**Directions**. When a line in the material contains the word "Association", copy it.

**Provided material**.
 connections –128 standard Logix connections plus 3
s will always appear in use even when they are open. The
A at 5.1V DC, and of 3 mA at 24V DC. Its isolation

---

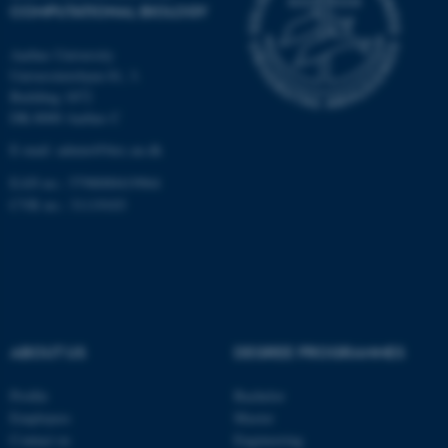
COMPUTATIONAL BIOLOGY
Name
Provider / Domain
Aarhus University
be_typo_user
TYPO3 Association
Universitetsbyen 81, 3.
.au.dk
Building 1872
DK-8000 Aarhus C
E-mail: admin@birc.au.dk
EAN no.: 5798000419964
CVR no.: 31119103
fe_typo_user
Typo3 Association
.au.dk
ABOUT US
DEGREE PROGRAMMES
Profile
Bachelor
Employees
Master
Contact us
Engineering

**Your solution**.
TYPO3 Association
Typo3 Association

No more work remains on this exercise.